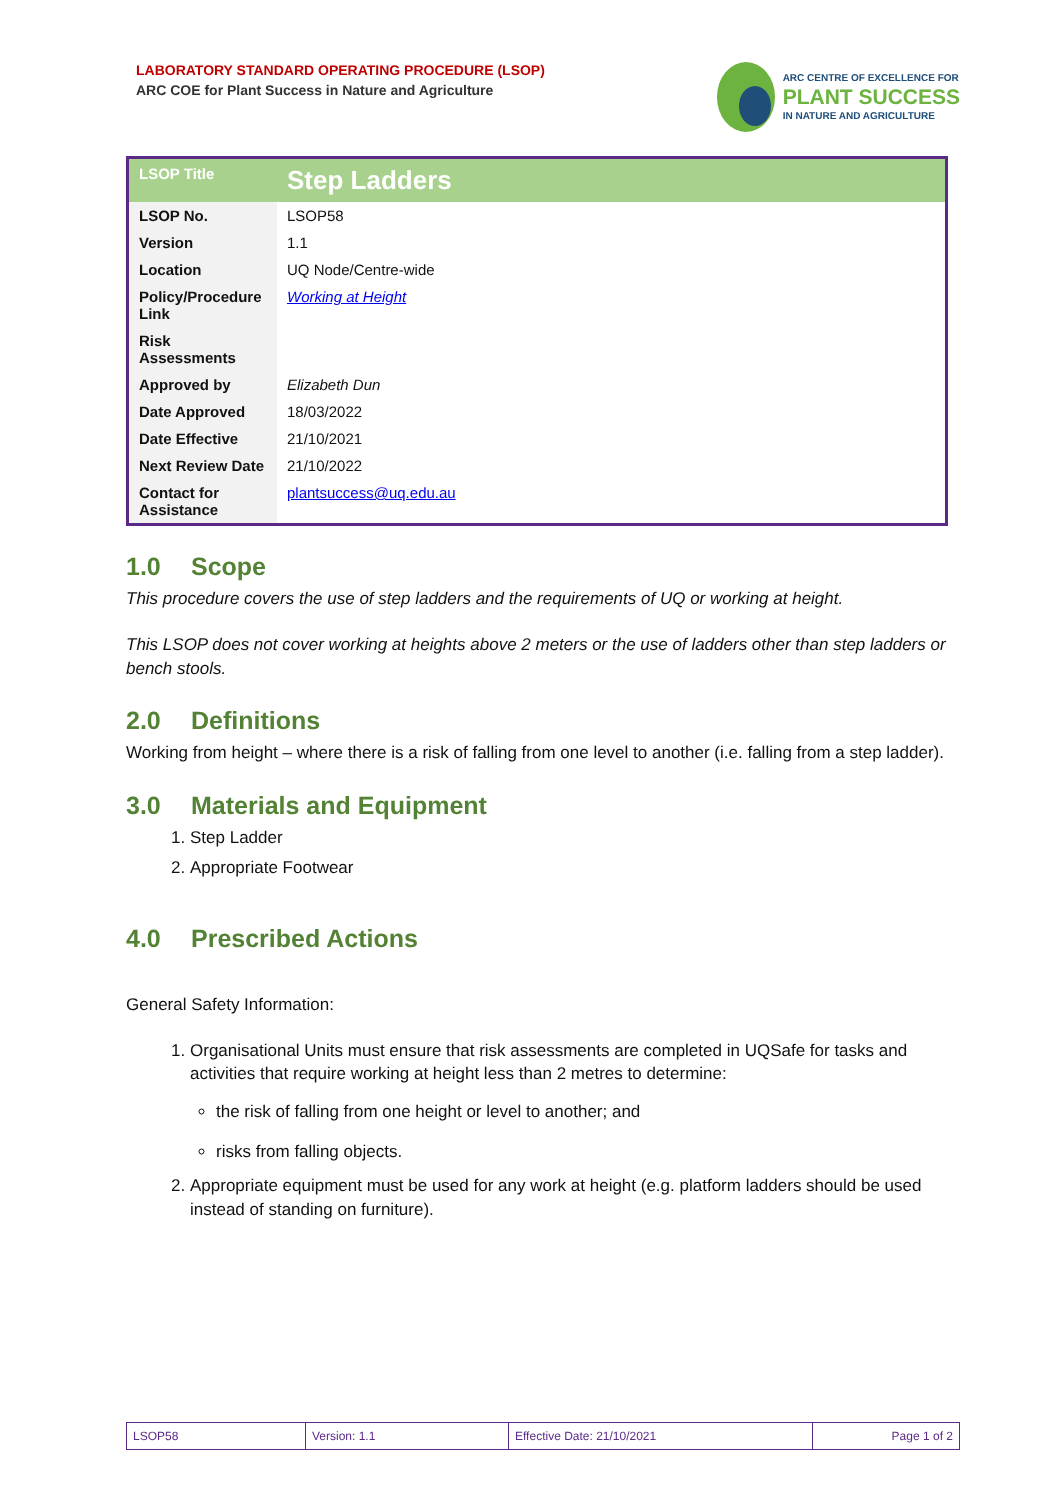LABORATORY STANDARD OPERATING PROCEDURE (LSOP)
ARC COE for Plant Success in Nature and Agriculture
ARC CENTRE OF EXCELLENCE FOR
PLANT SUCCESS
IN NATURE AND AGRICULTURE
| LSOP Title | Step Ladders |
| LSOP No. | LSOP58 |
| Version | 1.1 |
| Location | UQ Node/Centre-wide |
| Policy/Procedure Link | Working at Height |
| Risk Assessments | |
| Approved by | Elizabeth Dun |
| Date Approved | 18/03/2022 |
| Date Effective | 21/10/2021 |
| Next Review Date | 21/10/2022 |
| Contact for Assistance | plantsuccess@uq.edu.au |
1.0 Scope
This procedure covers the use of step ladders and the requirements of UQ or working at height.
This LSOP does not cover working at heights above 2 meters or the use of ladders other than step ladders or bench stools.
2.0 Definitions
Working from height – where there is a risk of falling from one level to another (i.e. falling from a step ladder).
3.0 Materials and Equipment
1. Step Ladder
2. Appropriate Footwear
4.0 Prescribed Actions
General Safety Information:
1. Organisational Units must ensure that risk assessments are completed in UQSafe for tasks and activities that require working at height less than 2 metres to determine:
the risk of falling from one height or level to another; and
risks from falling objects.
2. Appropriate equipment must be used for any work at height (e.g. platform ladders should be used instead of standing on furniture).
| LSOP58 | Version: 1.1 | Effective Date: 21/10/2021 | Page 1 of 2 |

_WORK ORDER_
Return, exactly as they stand, the lines from the opening line of the listing through the line with "Approved | 18/03/2022 |", both ends counted, and no pictures.

_SOLUTION FOR THIS EXERCISE_
LABORATORY STANDARD OPERATING PROCEDURE (LSOP)
ARC COE for Plant Success in Nature and Agriculture
ARC CENTRE OF EXCELLENCE FOR
PLANT SUCCESS
IN NATURE AND AGRICULTURE
| LSOP Title | Step Ladders |
| LSOP No. | LSOP58 |
| Version | 1.1 |
| Location | UQ Node/Centre-wide |
| Policy/Procedure Link | Working at Height |
| Risk Assessments | |
| Approved by | Elizabeth Dun |
| Date Approved | 18/03/2022 |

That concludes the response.